Start of Data listing

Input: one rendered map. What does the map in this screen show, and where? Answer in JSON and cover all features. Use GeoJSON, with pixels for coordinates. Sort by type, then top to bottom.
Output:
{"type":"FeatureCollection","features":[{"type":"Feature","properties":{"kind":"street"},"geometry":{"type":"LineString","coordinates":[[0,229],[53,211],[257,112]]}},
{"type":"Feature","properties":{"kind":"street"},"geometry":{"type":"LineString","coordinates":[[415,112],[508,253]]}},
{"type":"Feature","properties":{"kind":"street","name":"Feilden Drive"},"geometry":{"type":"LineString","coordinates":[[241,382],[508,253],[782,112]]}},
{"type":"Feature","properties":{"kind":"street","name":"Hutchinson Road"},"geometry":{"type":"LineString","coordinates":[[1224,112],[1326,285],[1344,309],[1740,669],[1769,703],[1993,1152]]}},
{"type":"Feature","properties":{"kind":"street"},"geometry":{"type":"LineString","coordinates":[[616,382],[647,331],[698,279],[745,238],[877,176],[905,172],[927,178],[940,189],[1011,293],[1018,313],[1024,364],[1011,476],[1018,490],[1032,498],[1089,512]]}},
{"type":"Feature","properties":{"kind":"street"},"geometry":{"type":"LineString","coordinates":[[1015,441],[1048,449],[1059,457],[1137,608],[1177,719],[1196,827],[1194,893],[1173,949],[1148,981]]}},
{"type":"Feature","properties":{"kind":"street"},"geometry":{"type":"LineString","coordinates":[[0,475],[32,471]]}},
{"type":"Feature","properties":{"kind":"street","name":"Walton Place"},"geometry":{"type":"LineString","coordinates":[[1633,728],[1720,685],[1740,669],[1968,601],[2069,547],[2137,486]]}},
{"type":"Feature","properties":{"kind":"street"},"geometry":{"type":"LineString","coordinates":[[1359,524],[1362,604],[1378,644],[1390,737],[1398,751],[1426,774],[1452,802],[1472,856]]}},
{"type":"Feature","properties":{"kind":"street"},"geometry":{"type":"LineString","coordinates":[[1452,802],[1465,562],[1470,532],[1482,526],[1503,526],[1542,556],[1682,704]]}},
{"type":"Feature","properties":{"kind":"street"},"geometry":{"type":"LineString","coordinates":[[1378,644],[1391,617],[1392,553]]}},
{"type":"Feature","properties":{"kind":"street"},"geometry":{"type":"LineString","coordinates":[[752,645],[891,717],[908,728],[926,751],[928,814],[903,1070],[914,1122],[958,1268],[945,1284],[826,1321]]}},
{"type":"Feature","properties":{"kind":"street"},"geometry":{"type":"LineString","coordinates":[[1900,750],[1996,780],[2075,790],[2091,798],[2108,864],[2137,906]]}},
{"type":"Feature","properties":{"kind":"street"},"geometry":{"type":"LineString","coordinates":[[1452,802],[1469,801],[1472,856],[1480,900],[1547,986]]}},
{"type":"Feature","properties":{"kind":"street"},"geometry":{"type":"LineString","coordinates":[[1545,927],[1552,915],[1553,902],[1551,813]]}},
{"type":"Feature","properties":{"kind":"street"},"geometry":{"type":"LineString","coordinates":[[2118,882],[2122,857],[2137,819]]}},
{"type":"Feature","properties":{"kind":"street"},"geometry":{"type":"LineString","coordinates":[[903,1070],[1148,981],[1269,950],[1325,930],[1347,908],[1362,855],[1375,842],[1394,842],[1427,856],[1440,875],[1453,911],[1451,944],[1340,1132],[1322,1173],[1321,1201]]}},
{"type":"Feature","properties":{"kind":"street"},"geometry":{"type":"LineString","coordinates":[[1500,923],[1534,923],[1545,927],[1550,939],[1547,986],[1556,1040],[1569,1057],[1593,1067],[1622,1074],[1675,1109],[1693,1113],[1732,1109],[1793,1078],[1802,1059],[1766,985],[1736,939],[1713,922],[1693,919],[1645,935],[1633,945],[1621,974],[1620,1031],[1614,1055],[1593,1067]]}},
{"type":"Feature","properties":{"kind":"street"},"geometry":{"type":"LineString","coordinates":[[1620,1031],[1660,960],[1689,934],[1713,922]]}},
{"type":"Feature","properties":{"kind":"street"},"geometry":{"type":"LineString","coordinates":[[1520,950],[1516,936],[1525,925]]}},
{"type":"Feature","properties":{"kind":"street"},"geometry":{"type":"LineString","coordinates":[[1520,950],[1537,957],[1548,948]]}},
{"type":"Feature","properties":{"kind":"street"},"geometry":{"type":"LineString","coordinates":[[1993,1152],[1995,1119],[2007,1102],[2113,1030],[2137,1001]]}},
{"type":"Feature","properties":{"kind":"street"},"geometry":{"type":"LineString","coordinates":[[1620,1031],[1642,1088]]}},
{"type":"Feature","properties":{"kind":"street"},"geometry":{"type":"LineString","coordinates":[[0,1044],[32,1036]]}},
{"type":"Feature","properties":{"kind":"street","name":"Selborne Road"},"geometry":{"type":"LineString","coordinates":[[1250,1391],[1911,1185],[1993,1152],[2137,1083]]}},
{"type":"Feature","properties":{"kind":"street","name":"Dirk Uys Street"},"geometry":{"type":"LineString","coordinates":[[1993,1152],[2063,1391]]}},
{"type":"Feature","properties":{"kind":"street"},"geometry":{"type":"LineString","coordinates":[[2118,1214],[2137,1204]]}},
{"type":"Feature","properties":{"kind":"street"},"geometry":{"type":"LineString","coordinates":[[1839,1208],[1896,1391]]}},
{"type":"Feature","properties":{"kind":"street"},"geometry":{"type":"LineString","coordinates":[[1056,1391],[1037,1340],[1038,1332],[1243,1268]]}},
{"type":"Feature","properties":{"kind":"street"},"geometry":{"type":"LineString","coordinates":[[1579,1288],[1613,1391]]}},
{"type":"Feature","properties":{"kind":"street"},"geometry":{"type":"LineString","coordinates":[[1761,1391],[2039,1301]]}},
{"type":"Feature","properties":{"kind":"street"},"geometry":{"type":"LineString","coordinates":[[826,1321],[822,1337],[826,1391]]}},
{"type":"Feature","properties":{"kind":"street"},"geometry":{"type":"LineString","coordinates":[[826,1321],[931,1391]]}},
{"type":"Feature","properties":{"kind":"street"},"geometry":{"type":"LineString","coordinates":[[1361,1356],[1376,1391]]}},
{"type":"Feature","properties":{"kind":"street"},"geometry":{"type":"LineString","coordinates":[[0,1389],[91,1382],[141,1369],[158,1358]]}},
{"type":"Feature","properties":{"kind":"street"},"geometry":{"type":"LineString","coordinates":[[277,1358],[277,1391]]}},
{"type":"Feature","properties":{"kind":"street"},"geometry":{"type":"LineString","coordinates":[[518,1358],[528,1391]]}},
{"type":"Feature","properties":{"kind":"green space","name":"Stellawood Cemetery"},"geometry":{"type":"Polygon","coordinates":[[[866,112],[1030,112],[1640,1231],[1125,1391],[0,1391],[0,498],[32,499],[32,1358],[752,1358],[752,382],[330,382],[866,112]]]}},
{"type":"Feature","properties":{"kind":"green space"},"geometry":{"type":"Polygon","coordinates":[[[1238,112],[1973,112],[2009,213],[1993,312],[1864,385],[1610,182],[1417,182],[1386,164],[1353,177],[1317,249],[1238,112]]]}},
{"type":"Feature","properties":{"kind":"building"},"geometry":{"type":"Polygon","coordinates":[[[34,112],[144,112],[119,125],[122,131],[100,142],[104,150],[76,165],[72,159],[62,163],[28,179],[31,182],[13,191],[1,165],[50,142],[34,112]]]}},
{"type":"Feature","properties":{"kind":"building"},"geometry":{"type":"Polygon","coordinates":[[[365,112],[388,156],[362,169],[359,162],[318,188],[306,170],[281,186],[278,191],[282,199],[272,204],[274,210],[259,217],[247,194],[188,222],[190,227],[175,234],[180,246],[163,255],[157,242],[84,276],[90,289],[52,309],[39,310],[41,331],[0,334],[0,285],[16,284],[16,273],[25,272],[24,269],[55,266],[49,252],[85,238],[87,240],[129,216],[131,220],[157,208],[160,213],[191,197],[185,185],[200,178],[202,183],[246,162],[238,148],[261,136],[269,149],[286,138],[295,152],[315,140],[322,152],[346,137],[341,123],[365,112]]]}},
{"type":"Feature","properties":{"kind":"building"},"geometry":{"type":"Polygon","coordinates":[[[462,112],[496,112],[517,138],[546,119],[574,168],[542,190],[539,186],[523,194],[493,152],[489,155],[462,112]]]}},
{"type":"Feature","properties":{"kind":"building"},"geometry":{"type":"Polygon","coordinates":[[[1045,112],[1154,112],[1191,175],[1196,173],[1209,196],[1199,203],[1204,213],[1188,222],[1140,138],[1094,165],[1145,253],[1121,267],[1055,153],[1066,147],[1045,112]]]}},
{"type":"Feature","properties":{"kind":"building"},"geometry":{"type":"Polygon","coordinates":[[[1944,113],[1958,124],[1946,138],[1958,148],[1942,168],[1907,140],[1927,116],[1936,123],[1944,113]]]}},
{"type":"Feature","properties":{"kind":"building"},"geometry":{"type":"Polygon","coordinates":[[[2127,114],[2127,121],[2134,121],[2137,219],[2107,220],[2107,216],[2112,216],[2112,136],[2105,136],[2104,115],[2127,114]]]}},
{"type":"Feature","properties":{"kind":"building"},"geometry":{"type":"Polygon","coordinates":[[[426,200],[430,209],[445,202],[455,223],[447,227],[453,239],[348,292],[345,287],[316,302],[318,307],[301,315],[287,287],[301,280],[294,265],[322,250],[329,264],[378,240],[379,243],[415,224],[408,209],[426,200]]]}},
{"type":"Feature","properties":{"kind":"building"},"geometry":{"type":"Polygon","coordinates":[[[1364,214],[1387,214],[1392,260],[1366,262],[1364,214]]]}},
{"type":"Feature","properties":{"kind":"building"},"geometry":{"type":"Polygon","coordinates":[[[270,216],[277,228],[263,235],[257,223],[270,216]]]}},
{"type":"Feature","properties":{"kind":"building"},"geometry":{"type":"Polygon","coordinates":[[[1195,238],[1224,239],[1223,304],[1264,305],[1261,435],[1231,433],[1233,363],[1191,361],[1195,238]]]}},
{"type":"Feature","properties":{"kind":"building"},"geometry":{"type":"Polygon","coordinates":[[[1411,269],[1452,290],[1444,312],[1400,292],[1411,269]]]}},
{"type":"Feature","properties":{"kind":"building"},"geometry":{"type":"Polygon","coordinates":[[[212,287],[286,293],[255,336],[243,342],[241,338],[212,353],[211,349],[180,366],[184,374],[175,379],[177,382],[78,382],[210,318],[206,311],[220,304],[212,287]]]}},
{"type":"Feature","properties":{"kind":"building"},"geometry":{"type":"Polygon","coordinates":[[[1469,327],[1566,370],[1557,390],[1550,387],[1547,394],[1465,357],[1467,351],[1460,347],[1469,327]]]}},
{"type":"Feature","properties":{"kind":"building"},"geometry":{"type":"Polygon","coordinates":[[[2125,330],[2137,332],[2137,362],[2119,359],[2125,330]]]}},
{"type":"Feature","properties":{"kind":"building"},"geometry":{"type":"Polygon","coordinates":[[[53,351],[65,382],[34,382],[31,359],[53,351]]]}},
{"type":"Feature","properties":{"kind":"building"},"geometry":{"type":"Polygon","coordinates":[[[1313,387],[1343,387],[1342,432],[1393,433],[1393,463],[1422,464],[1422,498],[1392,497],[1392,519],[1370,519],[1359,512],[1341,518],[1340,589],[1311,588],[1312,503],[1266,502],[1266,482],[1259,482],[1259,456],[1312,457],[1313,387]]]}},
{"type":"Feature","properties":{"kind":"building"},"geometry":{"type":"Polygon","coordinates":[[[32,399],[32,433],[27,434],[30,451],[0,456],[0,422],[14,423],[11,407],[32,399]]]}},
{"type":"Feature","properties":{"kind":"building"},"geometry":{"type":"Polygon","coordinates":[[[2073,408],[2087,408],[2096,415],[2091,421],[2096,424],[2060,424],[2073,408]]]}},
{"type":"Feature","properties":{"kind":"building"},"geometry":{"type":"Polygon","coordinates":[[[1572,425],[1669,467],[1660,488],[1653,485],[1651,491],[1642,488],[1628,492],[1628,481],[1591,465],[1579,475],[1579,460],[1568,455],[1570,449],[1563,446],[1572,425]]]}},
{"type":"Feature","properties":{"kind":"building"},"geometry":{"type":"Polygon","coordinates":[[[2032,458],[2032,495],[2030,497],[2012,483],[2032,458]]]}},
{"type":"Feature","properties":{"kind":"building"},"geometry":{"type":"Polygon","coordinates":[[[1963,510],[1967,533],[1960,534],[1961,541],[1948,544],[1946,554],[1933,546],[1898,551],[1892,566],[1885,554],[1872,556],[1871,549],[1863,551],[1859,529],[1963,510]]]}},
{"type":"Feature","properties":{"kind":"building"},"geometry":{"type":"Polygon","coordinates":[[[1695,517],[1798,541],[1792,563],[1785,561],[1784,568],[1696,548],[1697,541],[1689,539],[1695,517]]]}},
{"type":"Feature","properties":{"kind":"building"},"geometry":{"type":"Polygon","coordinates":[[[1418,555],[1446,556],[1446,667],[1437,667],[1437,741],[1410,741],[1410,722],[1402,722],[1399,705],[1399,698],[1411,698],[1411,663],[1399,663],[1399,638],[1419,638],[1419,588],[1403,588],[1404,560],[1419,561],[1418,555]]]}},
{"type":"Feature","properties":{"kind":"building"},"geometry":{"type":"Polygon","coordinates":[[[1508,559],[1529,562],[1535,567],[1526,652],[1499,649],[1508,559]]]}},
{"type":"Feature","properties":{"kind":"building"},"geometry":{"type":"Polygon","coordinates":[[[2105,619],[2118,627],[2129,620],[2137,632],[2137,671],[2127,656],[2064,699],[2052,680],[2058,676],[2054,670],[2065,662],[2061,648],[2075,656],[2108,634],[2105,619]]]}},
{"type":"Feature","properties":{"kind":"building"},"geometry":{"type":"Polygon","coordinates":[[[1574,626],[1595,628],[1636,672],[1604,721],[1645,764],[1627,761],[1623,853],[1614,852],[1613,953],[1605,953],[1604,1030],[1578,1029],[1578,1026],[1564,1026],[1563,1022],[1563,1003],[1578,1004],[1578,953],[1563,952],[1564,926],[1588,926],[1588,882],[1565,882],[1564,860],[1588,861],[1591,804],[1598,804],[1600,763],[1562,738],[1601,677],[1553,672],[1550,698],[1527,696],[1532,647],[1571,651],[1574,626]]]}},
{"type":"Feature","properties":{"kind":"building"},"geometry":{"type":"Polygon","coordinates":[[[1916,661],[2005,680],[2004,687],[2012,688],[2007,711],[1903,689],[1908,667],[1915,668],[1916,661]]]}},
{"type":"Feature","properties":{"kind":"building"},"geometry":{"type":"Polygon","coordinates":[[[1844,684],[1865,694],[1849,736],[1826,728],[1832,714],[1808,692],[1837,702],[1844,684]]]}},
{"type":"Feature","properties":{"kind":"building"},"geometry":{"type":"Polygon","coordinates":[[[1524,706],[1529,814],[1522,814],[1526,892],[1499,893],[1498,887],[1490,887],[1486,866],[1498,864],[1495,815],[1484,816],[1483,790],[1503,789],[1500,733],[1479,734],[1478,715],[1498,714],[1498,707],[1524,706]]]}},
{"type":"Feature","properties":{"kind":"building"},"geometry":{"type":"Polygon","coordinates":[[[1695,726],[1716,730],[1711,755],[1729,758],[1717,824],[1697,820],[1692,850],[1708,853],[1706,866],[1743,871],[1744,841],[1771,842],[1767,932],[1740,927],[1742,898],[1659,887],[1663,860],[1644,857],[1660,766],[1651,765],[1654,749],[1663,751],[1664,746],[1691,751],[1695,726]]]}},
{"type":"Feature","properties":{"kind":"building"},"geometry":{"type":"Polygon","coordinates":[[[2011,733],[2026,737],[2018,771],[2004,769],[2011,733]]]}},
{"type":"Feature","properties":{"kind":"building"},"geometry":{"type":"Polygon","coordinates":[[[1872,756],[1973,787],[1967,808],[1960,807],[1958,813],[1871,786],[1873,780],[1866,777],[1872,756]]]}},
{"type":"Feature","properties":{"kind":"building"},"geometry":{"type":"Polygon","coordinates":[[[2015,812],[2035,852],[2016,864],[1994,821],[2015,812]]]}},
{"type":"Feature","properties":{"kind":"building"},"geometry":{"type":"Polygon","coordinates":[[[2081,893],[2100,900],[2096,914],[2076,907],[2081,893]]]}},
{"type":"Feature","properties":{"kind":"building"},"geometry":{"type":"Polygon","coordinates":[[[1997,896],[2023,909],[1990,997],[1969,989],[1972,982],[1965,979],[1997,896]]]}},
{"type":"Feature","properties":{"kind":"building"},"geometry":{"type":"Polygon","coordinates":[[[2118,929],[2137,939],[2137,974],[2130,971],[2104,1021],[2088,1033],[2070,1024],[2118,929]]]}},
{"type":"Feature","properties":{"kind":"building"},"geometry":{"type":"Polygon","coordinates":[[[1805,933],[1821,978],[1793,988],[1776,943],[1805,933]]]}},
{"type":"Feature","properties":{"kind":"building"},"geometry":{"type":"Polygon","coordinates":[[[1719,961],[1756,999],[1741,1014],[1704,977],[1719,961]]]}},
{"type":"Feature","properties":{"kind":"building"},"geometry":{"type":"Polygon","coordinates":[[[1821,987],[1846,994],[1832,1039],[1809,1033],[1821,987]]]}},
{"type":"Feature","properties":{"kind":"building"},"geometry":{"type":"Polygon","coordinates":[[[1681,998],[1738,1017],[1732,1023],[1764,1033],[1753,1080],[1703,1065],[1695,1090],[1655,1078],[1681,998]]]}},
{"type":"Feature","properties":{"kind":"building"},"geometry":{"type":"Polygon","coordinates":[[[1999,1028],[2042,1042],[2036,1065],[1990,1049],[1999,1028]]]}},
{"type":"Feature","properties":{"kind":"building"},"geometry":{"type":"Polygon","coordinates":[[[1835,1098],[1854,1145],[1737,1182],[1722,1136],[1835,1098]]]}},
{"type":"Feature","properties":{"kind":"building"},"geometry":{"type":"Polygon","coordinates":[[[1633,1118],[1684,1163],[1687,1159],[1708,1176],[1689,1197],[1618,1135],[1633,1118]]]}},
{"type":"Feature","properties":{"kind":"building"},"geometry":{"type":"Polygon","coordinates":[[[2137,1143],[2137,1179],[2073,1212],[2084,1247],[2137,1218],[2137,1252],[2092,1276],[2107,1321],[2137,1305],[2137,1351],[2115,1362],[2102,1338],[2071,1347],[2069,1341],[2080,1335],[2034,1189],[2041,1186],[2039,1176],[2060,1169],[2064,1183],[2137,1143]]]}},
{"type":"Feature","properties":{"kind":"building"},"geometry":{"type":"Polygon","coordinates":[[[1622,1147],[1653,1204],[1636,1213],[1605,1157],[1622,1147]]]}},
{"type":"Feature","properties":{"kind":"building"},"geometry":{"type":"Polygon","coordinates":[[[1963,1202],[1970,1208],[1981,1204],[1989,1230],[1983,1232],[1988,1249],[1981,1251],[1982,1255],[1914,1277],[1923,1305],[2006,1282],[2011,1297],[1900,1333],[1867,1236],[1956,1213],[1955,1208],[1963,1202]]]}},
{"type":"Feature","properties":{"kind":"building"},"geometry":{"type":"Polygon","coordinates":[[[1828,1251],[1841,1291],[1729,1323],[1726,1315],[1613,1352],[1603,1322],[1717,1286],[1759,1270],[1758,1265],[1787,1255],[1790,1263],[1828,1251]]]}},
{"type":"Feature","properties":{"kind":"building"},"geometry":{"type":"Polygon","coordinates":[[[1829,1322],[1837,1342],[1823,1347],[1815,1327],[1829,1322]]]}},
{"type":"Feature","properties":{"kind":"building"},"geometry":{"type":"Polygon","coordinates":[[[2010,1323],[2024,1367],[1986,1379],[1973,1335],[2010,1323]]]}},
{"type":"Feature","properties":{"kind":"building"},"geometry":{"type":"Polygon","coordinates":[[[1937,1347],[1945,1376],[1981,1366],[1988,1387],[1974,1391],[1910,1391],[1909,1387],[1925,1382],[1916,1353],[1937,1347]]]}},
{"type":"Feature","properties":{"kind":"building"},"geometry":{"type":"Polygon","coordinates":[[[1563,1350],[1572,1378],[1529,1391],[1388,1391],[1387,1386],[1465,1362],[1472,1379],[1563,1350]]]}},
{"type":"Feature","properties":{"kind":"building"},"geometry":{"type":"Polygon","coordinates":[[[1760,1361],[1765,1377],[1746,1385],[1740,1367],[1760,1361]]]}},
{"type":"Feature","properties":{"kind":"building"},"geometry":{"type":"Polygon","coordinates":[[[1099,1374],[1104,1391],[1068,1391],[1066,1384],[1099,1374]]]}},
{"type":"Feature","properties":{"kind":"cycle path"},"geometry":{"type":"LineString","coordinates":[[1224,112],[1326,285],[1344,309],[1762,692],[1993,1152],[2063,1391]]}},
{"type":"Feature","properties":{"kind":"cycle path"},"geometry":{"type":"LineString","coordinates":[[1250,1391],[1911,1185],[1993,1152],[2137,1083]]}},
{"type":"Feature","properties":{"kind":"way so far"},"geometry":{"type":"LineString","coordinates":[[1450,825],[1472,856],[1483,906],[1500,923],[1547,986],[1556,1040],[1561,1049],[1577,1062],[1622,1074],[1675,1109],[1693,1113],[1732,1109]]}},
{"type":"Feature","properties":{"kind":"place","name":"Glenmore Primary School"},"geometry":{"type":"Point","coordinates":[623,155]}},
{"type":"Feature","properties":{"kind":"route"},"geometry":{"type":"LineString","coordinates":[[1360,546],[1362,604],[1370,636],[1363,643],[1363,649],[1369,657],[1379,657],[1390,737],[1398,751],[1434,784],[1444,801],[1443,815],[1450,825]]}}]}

End of Data listing

Prompt:
Could you copy every line from the records that has "path" in it?

Solution below:
{"type":"Feature","properties":{"kind":"cycle path"},"geometry":{"type":"LineString","coordinates":[[1224,112],[1326,285],[1344,309],[1762,692],[1993,1152],[2063,1391]]}},
{"type":"Feature","properties":{"kind":"cycle path"},"geometry":{"type":"LineString","coordinates":[[1250,1391],[1911,1185],[1993,1152],[2137,1083]]}},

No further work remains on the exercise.